Intel社の電子ペーパーに対する考え方を紹介する。同社は携帯機器の消費電力を削減できる技術として,電子ペーパーに注目している。電子ペーパーを搭載した携帯機器が大きな市場を獲得するには,紙を用いた情報提供の市場を徐々に置き換えていくことが必要と主張する。(宇野 麻由子=本誌)

Thomas E. Holder
米Intel Corp.
Strategic Investments
Intel Capital


 米Intel Corp.は,マイクロプロセサの企業として知られている。しかし,1年ほど前,我々は「プラットフォーム」を提供する企業への転換を図った。

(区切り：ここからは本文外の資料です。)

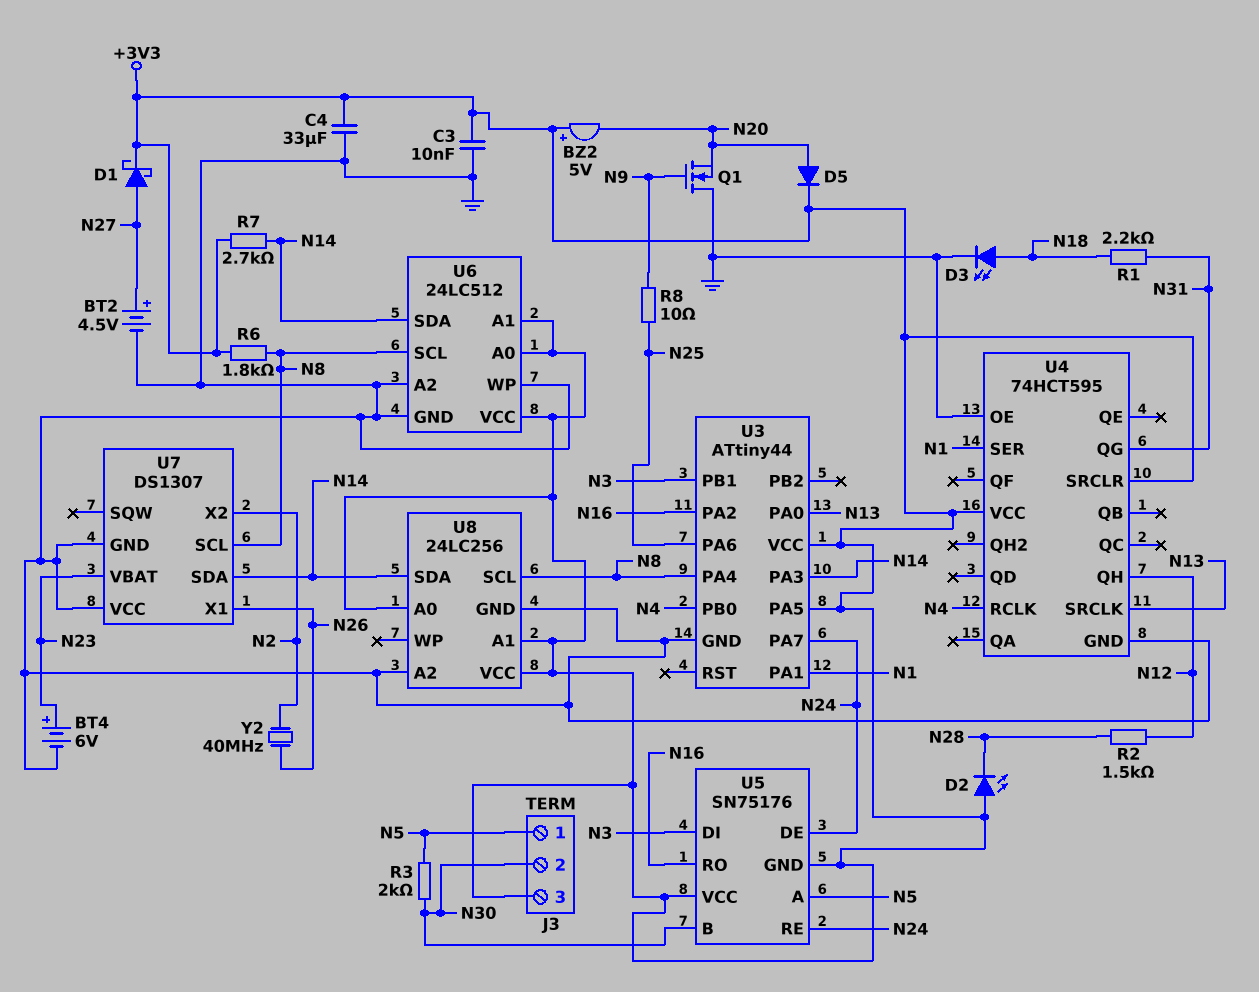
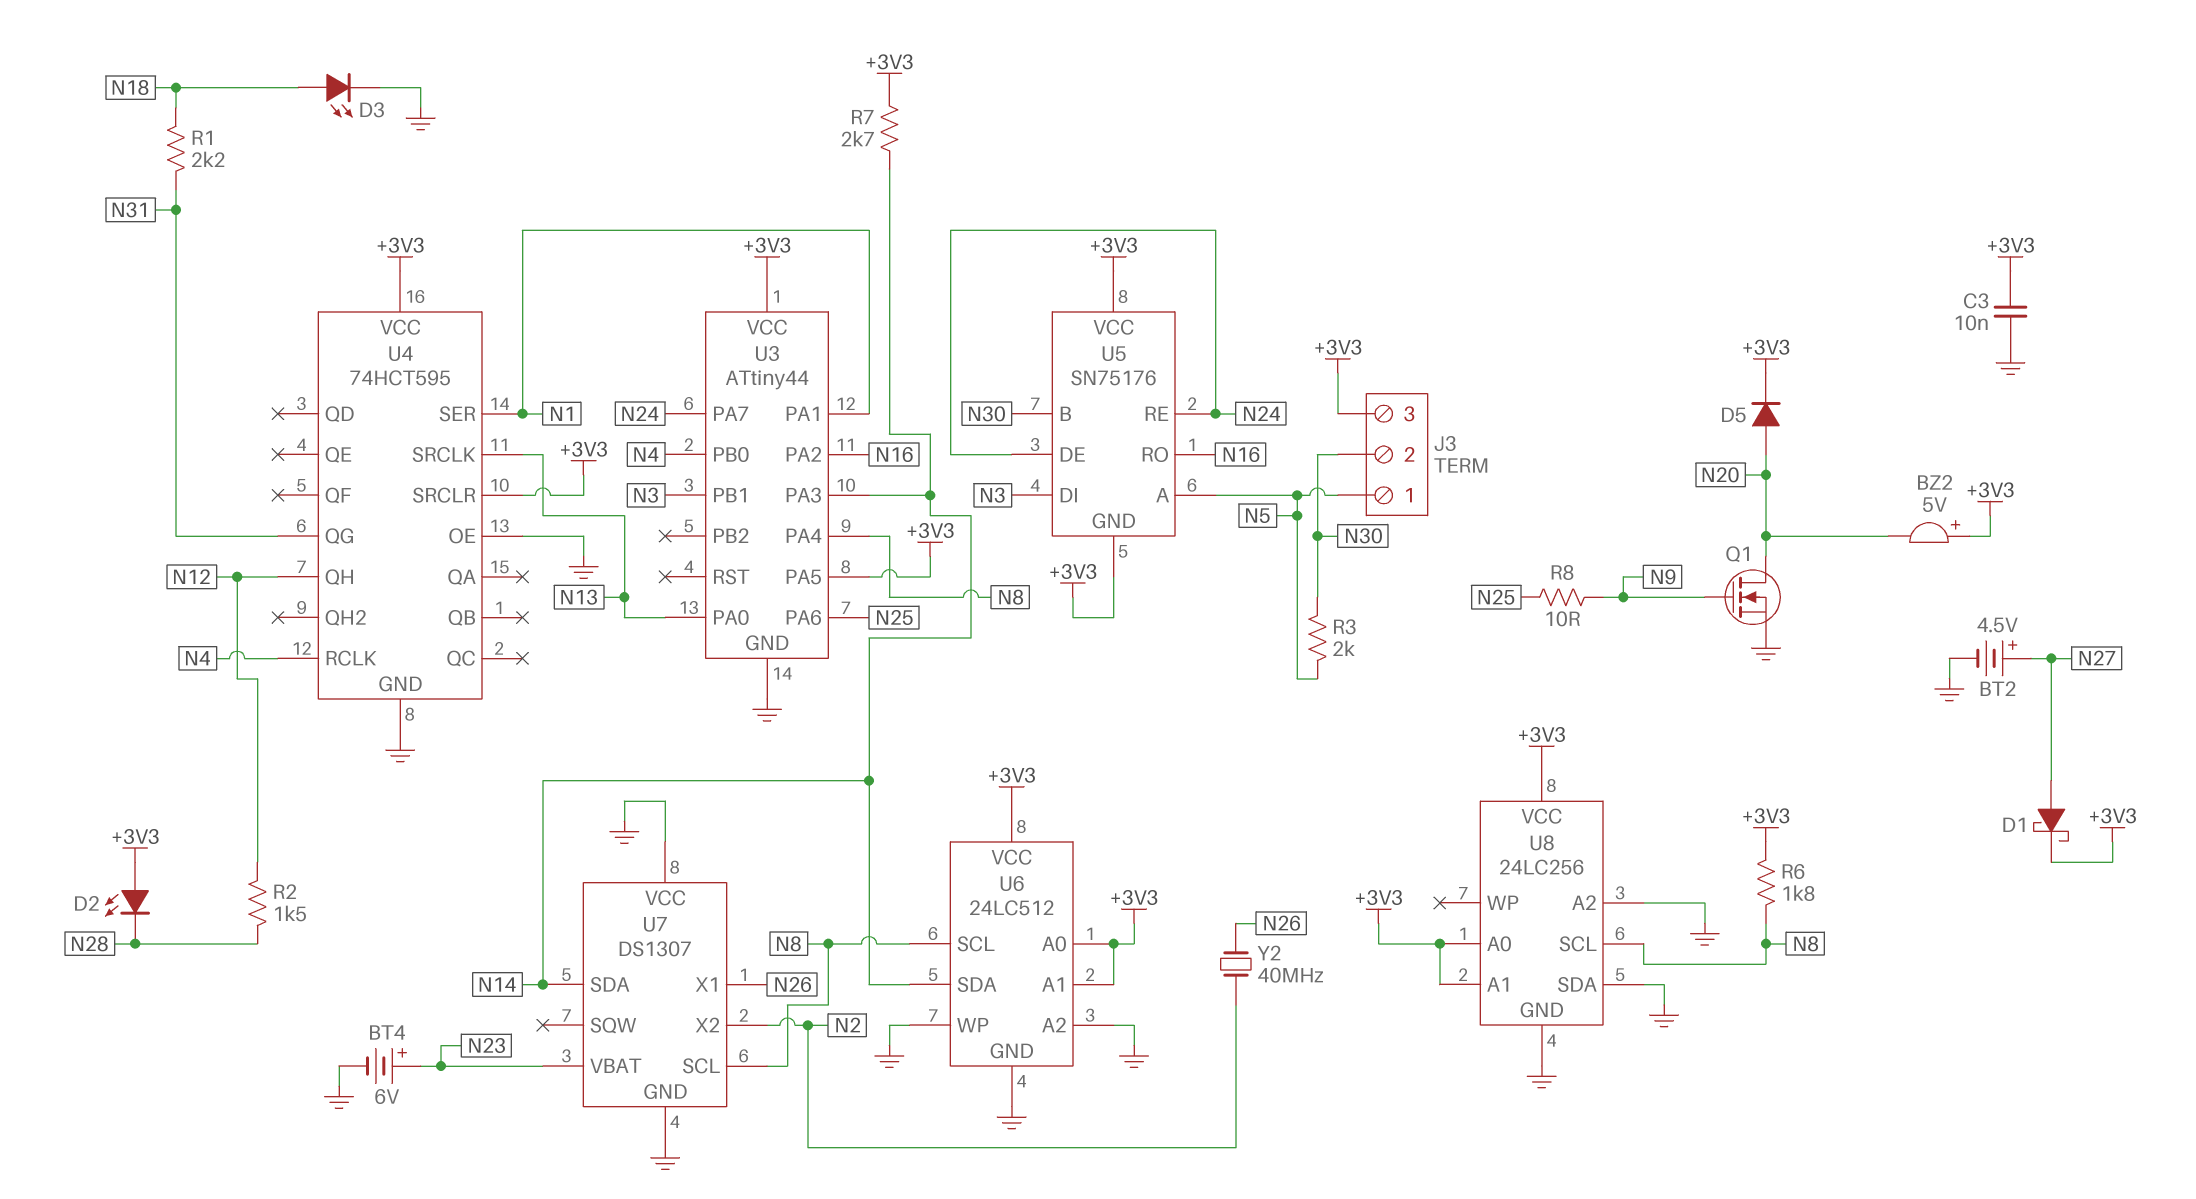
C4: 33uF (+3V3, GND) -> none
Q1: NMOS (G N9, D GND, S N20) -> NMOS (G N9, D N20, S GND)
U8 pin SDA: N14 -> GND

プラットフォームは,マイクロプロセサだけではなく,機器に必要なチップセットやソフトウエアなどで構成される。言葉を換えれば,機器を作るための「ソリューション」を提供するということだ。本稿では,電子ペーパーを用いた機器のプラットフォームについて,我々の考えを示したい。

 我々が電子ペーパーに注目する背景には,ユーザーがコンピュータに求める要望の変化がある。1960~1970年代にかけては,高い性能に対する要求だけが強かった。各社独自の技術を用いた汎用大型コンピュータが主流だったころだ。その次に,標準のマイクロプロセサを使ったコンピュータの時代が来た。これは,ユーザーが性能だけでなく,価格の低さも求めるようになったことによる。Intel社は,この時代の変化に即して,DRAMの企業からマイクロプロセサの企業へと姿を変えた。